The pace certainly picked up and was more intense than day 1. Again, the dishes were expected to be made in teams, and probably each team would work on a single dish. Not so for this session.
The menu had the following dishes:
- Vegetable Soup
- Pasta with fresh tomatoes
- Chicken stuffed with Mozzarella
- Pork tenderloin with a dijon mustard glaze
- Rustic apple pie
all to be made, eaten and largely cleaned up in 5 hours.
When planning a meal of this size, the sequence is pretty important, so the first part of the lesson was dealing with just that. Surprisingly (or not if you were already thinking this way), the pastry for the appple pie was the first thing to be made. Followed by prepping the chicken. At least in this class we didn't have to fabricate a whole chicken, although at home I probably would.
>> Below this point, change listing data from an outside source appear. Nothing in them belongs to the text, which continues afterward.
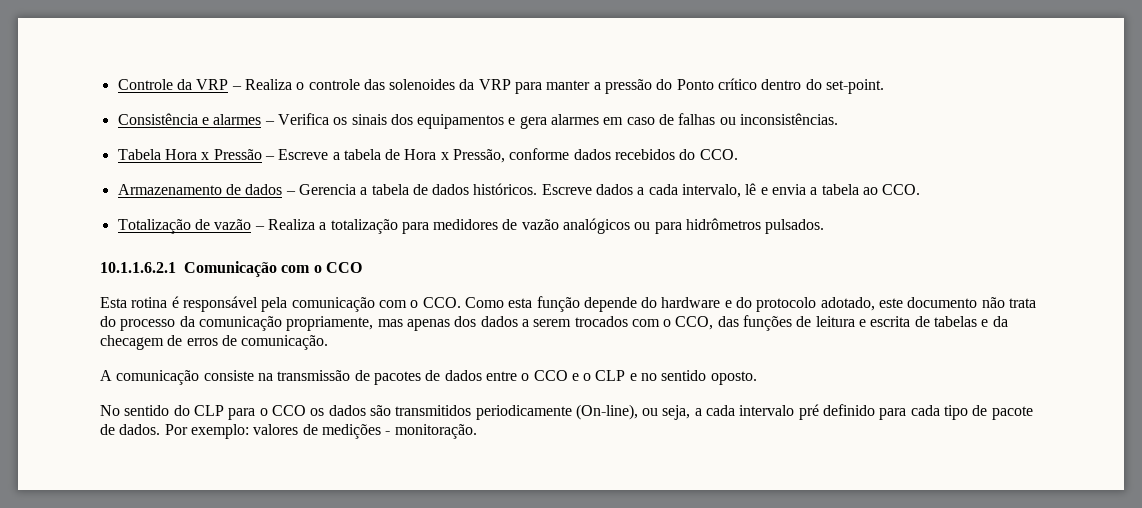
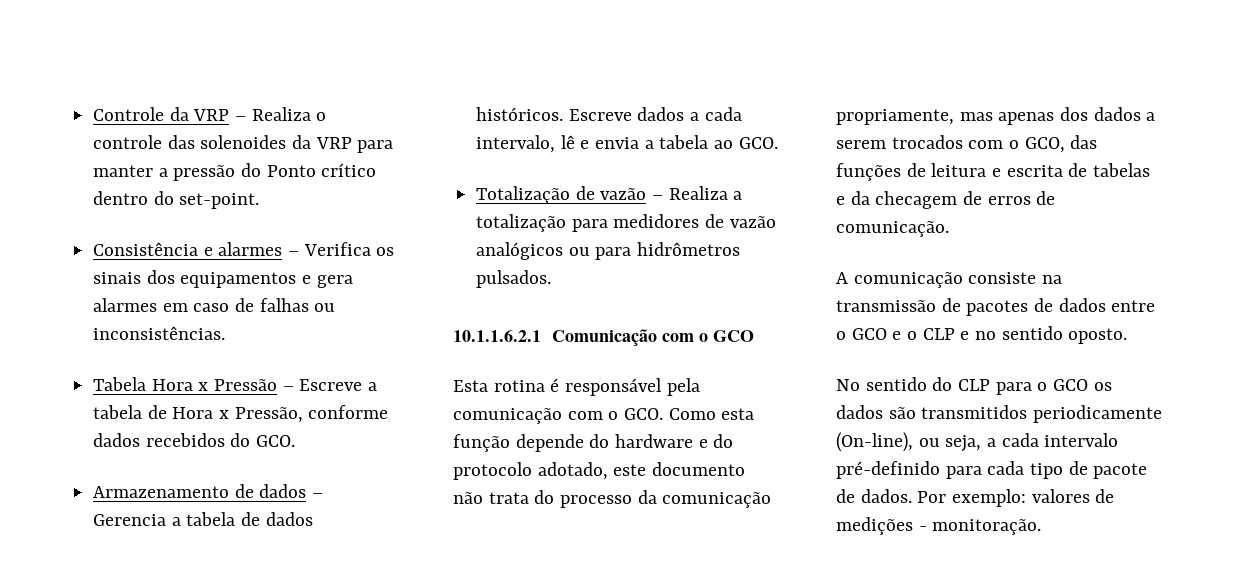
[699,149,738,160] CCO. -> [256,435,296,447] GCO.
[882,184,921,195] CCO. -> [738,137,778,149] GCO.
[325,262,362,273] CCO -> [712,330,754,342] GCO
[422,297,461,308] CCO. -> [624,408,664,420] GCO.
[675,316,714,330] CCO, -> [1024,137,1065,153] GCO,
[533,370,568,381] CCO -> [851,328,887,340] GCO
[271,405,306,416] CCO -> [1053,379,1089,391] GCO
[798,404,876,420] pré definido -> [836,461,940,479] pré-definido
None of the dishes was particularly complicated, but they were all fairly laborious - well all except the pork.
Again, lots of learning. Keeping the workplace tidy and clean. Many trips to the sink for washing/sanitization. The pastry was interesting - the tricks there were keeping everything really cold and using a whole lot less liquid than you think. When you turn it out of the food processor it is kind of a shaggy mess which really does come together quickly and easily. Lots of resting time in the fridge and rolling was a cinch. Well, rolling was a cinch once they showed me what I was doing wrong.
Making sure that the pork tenderloin was cooked just enough (I like it at 140, the FDA recommends something much higher, but with modern pork cooking it a little less seems to preserve the juiciness). However if you have any doubts cook it to the temperature your country advises. It was seared to build a nice crust and flavor and then cooked on a rack in the oven (350 or so for about 12 minutes). Your mileage may very depending on oven callibration.
Prepping the chicken meant making a pocket, so of course I tore one. The flour coating helped to seal it after it stuffing it. These needed to be refrigerated as well prior to cooking them. More opportunity to ensure that I used one hand to handle the chicken and the other to dip into the salt/pepper for seasoning. You don't want a chickeny hand in the salt - contamination you know!
Everything therafter was pretty straight forward, but since there was a fair amount going on, it was amatter of staying organized and paying attention.